Ya, replies Michiko.

"We like him like this, non?"

The class agree.

"Ya. But when you touch your mouth as a drunk it is nuffing. It is vulgar. Anybody in the world could do this. I play drunk I wipe my mouth. So cheap. It is the job of the actor to be better. That the spectator, he thinks, i could not have done that, he is better than me.
I think on this. He is right how can we dream around a character if we only see cliche and obvious choices? For the spectators to dream we have to show them the unexpected, so they think "oh-la la who is this person" bif we only give them what they know how can they dream> They can't because they already know it, non.
So to anyone reading this; don't be vulgar on stage, don't do what anybody coud do, find a way to be special, then you are an actor, and your character lives in the audiences imagination, non?

Wednesday, January 11, 2012

Paris... part 2

I'm back.
Huzzah! Hurrah! Oom-pa-paa!
Yes, term 2 comenced a couple of days ago and now here I am about to go to movement to se our new teacher Martin (pronounced Martine).
I now have a new favourite game, very simple too everyone stands in a circle one person throws a ball to someone across the space and shouts the name of another person in the circle, they then change places (the one who called a name and the one whose name was called). the person who catches the ball throws it to someone else calls another name and changes places with them.
The game continues.
It may not sound exciting on the page, these explanations rarely do, just play it, and let the energy and confusion follow, I love it.

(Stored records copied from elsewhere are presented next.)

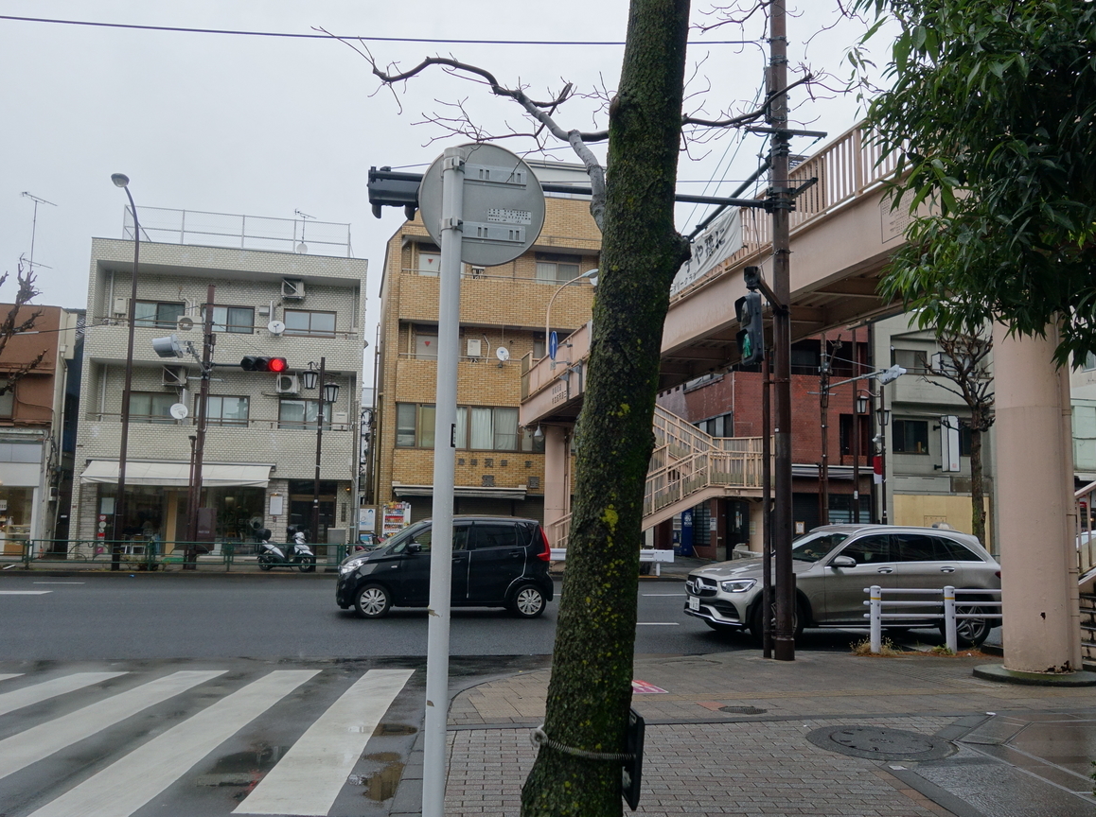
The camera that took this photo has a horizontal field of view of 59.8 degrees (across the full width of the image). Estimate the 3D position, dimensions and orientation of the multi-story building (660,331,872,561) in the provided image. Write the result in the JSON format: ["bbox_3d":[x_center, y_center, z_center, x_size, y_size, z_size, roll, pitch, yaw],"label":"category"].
[{"bbox_3d":[8.794,1.447,40.404,5.802,9.800,9.000,3,-7,-12],"label":"multi-story building"}]

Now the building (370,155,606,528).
[{"bbox_3d":[-2.493,-1.974,37.745,8.119,15.534,9.000,3,-7,-12],"label":"building"}]

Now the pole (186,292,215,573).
[{"bbox_3d":[-9.629,0.450,26.421,0.300,7.924,0.300,3,-7,-12],"label":"pole"}]

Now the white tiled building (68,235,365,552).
[{"bbox_3d":[-11.453,0.281,35.371,8.630,10.080,9.500,3,-7,-12],"label":"white tiled building"}]

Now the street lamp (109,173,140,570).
[{"bbox_3d":[-11.103,-0.777,24.632,0.400,9.950,2.900,3,-7,-12],"label":"street lamp"}]

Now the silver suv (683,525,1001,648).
[{"bbox_3d":[4.410,2.560,14.038,4.670,1.640,1.920,3,-7,-13],"label":"silver suv"}]

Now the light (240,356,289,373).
[{"bbox_3d":[-8.004,-1.244,26.918,1.220,0.430,0.420,1,-7,-3],"label":"light"}]

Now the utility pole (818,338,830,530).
[{"bbox_3d":[8.856,1.406,30.438,0.320,7.769,0.320,3,-7,-12],"label":"utility pole"}]

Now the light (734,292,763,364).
[{"bbox_3d":[2.107,-0.835,10.011,0.200,0.770,0.370,3,-7,-16],"label":"light"}]

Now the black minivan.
[{"bbox_3d":[-1.703,2.561,15.668,3.395,1.620,1.475,3,-7,-12],"label":"black minivan"}]

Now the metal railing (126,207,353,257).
[{"bbox_3d":[-10.877,-5.487,34.488,7.201,1.400,5.500,3,-7,-12],"label":"metal railing"}]

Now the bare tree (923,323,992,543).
[{"bbox_3d":[14.081,1.316,31.355,3.200,8.388,3.200,3,-7,-12],"label":"bare tree"}]

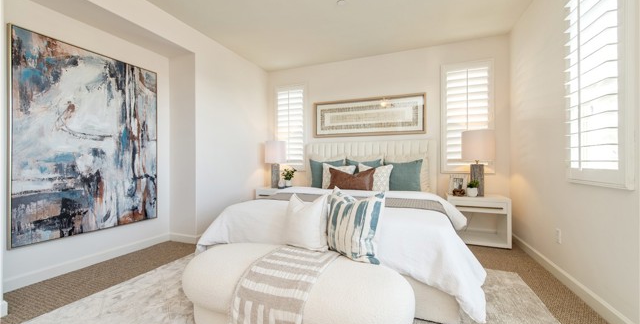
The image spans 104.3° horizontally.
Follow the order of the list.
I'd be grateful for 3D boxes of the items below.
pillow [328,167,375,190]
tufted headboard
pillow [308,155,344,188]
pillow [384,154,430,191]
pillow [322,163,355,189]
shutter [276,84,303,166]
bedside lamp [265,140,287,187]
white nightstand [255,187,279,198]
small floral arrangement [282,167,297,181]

I'm going to try and write a lot less about school this term, following the advice that i was given but i do like to write so quite what this will be, who knows...
"You will see what you will see!"

I do have a couple of quotes from yesterday though...

"If we see too much the character, the character dies."

"The actor has to tread on eggshells in the imagination of the audience."

I'll leave you to figure out what they mean.